#### [Requirement]
Copy out the whole listing exactly as given. Skip the pictures.

+-------+

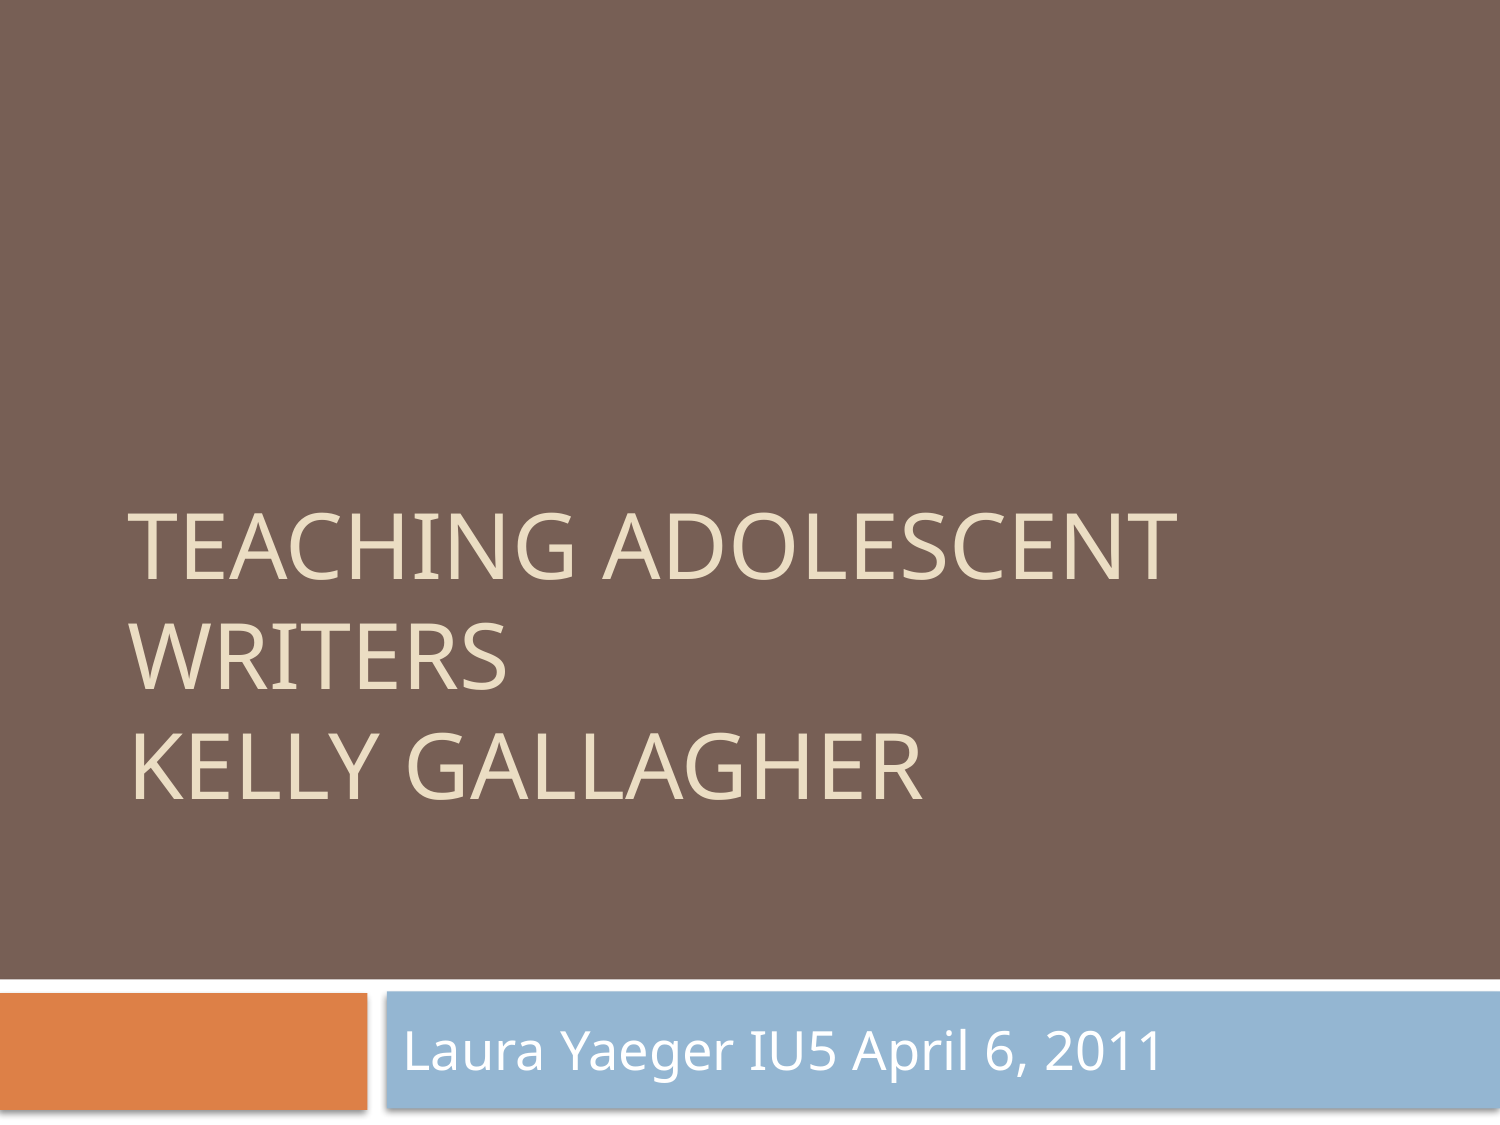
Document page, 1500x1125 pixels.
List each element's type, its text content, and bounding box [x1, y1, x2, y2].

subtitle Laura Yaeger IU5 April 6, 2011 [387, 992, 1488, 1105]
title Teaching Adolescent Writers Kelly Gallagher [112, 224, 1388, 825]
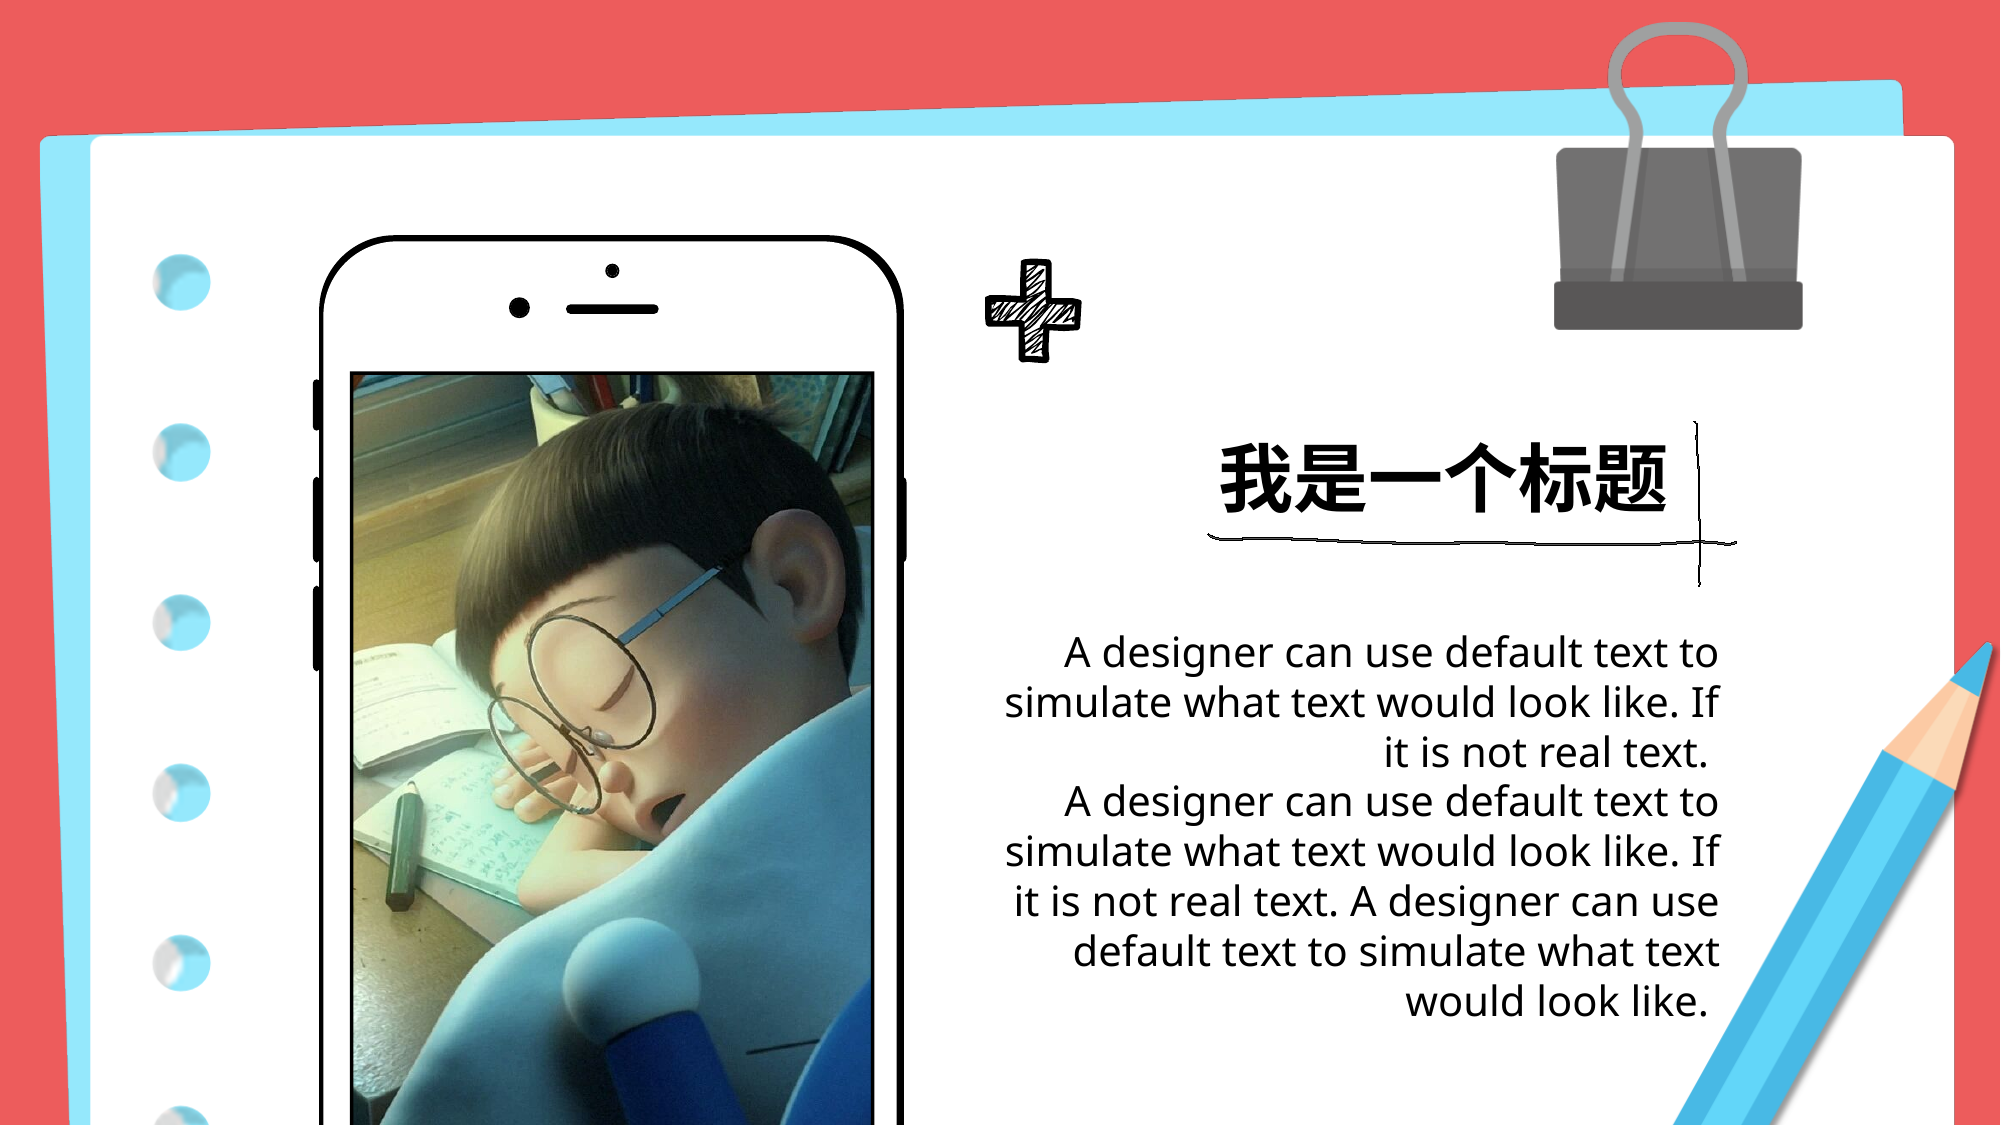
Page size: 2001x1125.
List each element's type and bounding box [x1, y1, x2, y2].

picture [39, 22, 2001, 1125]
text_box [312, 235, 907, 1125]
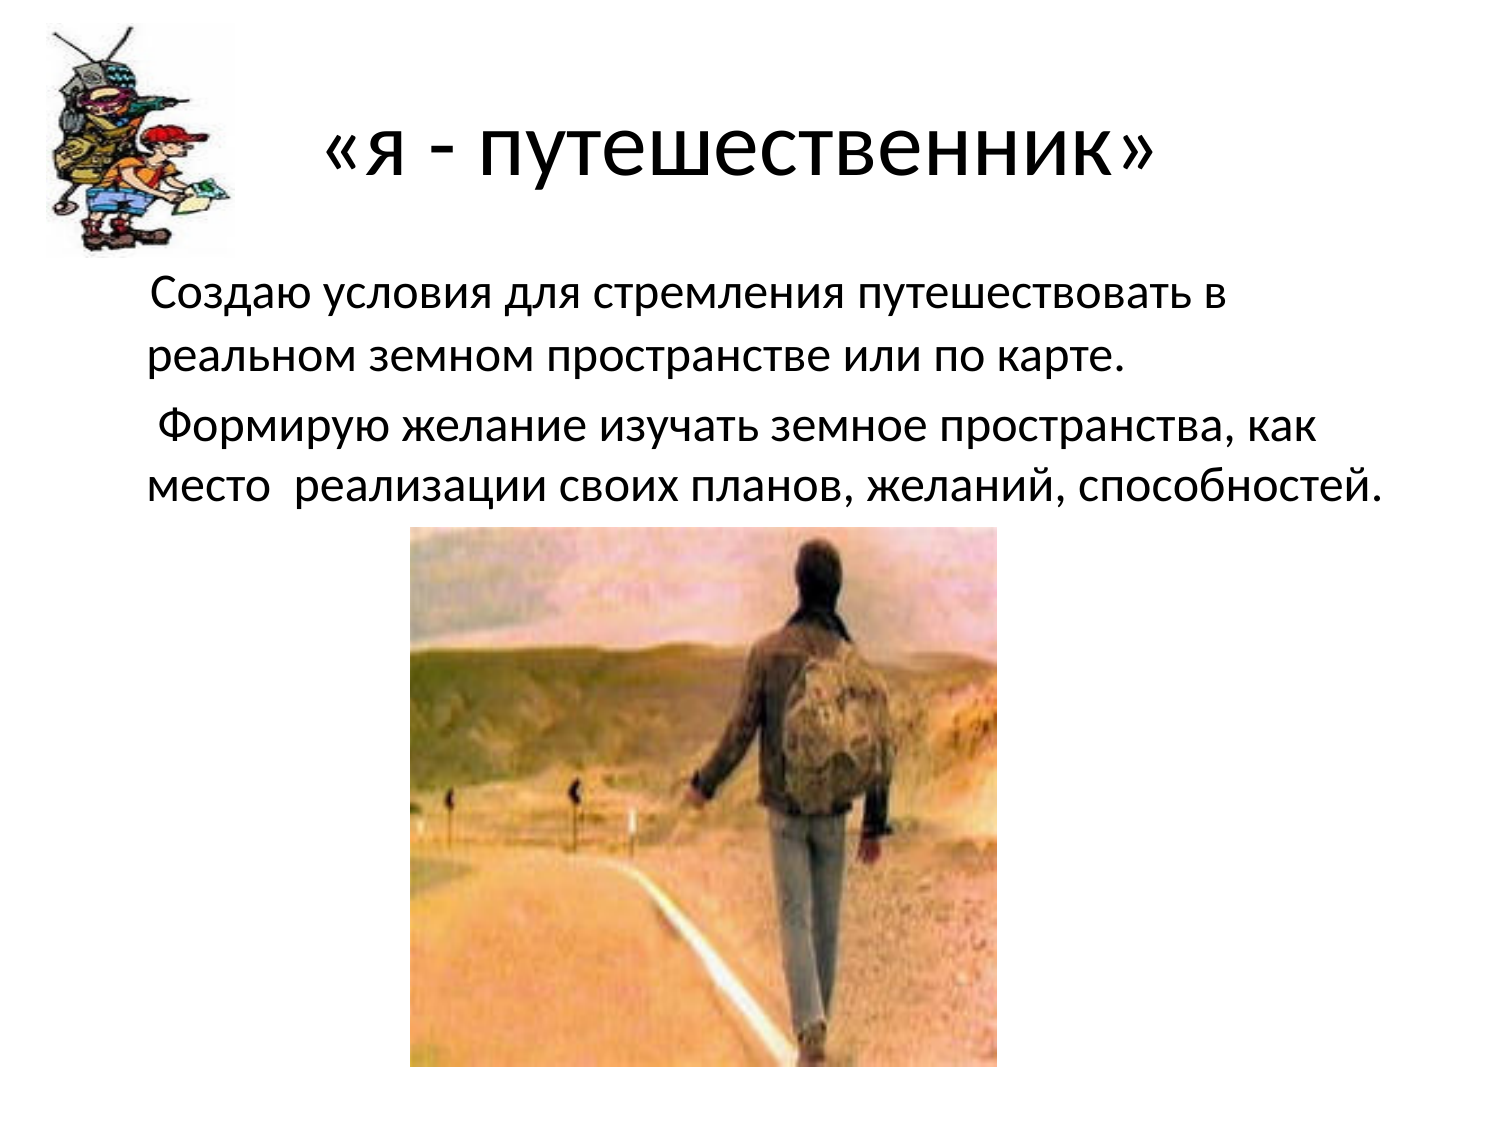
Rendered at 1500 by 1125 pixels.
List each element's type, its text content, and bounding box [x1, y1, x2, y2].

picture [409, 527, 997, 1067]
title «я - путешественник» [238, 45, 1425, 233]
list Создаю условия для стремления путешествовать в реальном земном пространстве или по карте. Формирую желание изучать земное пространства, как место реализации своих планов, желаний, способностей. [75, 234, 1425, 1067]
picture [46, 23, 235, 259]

+-------+

#### [Answer for this exercise]
Document page, 1500x1125 pixels.
List each element's type, its text content, and bounding box [x1, y1, x2, y2].

subtitle Laura Yaeger IU5 April 6, 2011 [387, 992, 1488, 1105]
title Teaching Adolescent Writers Kelly Gallagher [112, 224, 1388, 825]
Page size: 2001x1125.
List each element's type and bounding box [x1, y1, x2, y2].

picture [39, 22, 2001, 1125]
text_box [312, 235, 907, 1125]
Rendered at 1500 by 1125 pixels.
List each element's type, its text content, and bounding box [x1, y1, x2, y2].

picture [409, 527, 997, 1067]
title «я - путешественник» [238, 45, 1425, 233]
list Создаю условия для стремления путешествовать в реальном земном пространстве или по карте. Формирую желание изучать земное пространства, как место реализации своих планов, желаний, способностей. [75, 234, 1425, 1067]
picture [46, 23, 235, 259]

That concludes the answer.